Дело в том, что в квартире начало пропадать все подряд. Однажды утром Василий Васильевич недосчитался куска мяса в супе. На следующее утро у Евдокии Павловны пропал лифчик. Затем кто-то спер поношенные семейные трусы тети Нины, а Евдокия потеряла старенькие, давно сломанные часы, которые были ей дороги как память. Ругань начиналась ровно в 7.00 и заканчивалась к 8.30, когда обитатели (за исключением, конечно, парализованной матери) коммуналки покидали ее.
Долго так продолжаться не могло. Евдокия Павловна, не выдержав непрерывной нервотрепки, решила поставить в деле точку. Вернувшись домой к обеду, она достала большую банку крысиного яда и высыпала ее в свежий борщ (я как раз вернулся из школы и краем глаза заметил процесс), лишь недавно приготовленный Василием Васильевичем. Вечером я ворочался с боку на бок, старался не заснуть, ждал, чтобы предупредить соседа. Даже с учетом алкоголизма и задиристости почему-то был уверен, что он тут ни при чем. Однако, по закону подлости, «вор» вернулся домой далеко за полночь и мертвецки пьяный. Не добравшись даже до раковины за кружкой воды, он рухнул на свою кровать и сразу же захрапел. Удостоверившись, что все в порядке, я уснул, а утром первое, что увидел, так это образумившуюся Евдокию Павловну, решительно выливающую отравленный борщ в унитаз. Она даже не стала препираться после пробуждения Василия Васильевича: свежеприготовленный суп был почти готов. Далее в квартире закипела обычная бытовуха – с мелкими стычками, но без криков, от которых падают люстры. Воровство прекратилось. Прошло две недели.
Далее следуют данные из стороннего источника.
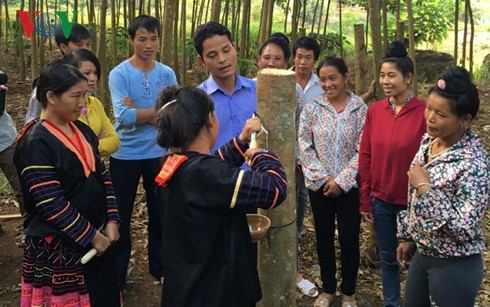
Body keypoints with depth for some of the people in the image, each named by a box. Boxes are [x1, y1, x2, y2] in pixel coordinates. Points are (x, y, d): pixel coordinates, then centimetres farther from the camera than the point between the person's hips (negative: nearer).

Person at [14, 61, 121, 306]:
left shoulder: (82, 130, 7)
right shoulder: (36, 143, -17)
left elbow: (103, 176, 10)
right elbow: (51, 204, -21)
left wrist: (111, 221, 0)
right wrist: (90, 236, -16)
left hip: (97, 235, 7)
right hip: (57, 246, -7)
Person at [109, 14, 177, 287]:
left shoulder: (167, 74, -1)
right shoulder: (119, 74, -11)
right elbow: (124, 115, -24)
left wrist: (138, 112, -18)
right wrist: (159, 111, -15)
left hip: (158, 153, 3)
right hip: (125, 154, -3)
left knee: (159, 211, 15)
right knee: (121, 214, 10)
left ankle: (159, 265, 33)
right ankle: (117, 272, 26)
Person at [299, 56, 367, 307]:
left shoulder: (360, 109, -5)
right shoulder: (312, 108, -1)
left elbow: (362, 151, -7)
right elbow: (304, 145, -3)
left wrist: (341, 181, -13)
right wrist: (323, 177, -10)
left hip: (349, 186, -1)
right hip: (319, 184, 2)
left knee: (349, 239, 5)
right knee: (323, 237, 13)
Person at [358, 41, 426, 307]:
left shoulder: (423, 112, -14)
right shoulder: (374, 110, -1)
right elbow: (365, 157, 3)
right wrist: (364, 200, 3)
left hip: (411, 201, -4)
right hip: (380, 199, 4)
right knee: (388, 258, 18)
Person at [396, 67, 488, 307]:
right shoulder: (429, 139, -1)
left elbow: (465, 229, -28)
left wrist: (425, 188, -27)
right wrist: (407, 237, 16)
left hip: (455, 267, -8)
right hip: (422, 254, 8)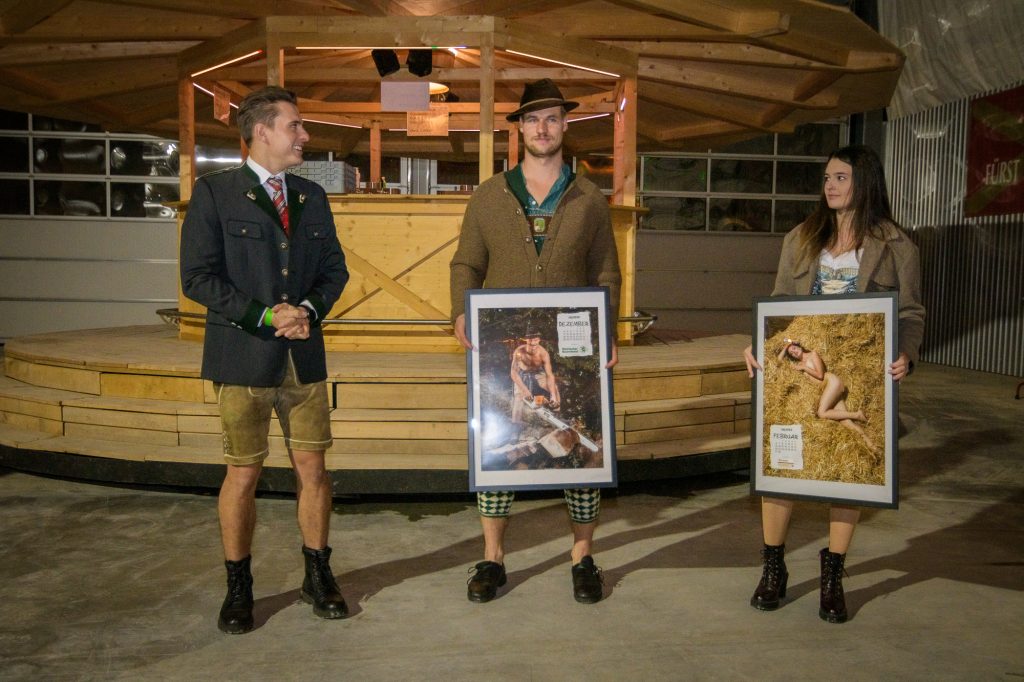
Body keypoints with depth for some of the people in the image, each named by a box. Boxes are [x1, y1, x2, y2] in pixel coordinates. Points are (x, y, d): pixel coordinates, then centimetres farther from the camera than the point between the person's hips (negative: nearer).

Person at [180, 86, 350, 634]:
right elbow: (197, 276, -8)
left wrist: (310, 309, -7)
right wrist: (265, 316, -15)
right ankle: (238, 587, 20)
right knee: (243, 472, 3)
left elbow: (334, 268, 13)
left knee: (312, 468, 7)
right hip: (242, 356, -4)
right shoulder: (214, 193, -2)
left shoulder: (311, 196, 13)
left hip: (304, 356, 4)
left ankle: (318, 575, 23)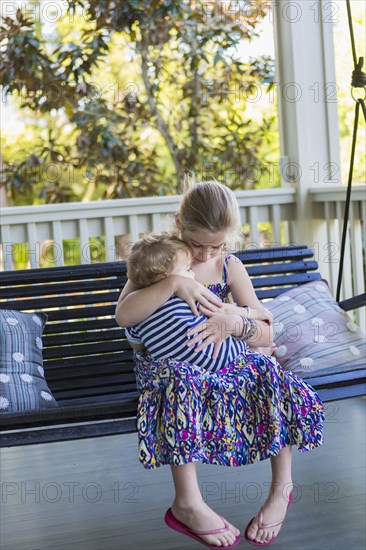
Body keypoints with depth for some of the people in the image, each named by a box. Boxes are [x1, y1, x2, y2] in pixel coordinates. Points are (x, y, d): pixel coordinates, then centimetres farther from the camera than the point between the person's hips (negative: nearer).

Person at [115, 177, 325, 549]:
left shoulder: (230, 267, 4)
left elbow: (266, 335, -2)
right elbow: (123, 315, -21)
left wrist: (233, 322, -25)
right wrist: (174, 283, -31)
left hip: (220, 355, 3)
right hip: (165, 361, -3)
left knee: (270, 372, -27)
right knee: (183, 384, -40)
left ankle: (282, 486, -14)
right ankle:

В это утро Василий Васильевич, как оказалось, поправил чемодан еще до зарядки. И замер – под черным постаментом разливалась лужа чего-то желтовато-зеленого. Комнату тут же наполнил отвратительный мертвецкий запах. Опрометью вылетев в коридор, наш герой перебудил всех, привел к себе, аккуратно снял телевизор с чемодана и, щелкнув застежками, открыл его. Взору предстала сюрреалистичная картина – внутри красного бархата, которым был обшит чемодан, лежал труп человека. Худющий, даже с учетом трупного разложения, он был обложен всеми пропавшими у жильцов предметами, словно свил в нем себе гнездо. Он поселился в доме несколько месяцев назад, промышлял булками да кусками мяса из супа, а чтобы согреться, крал трусы и лифчики. Он погиб, поев отравленного супа.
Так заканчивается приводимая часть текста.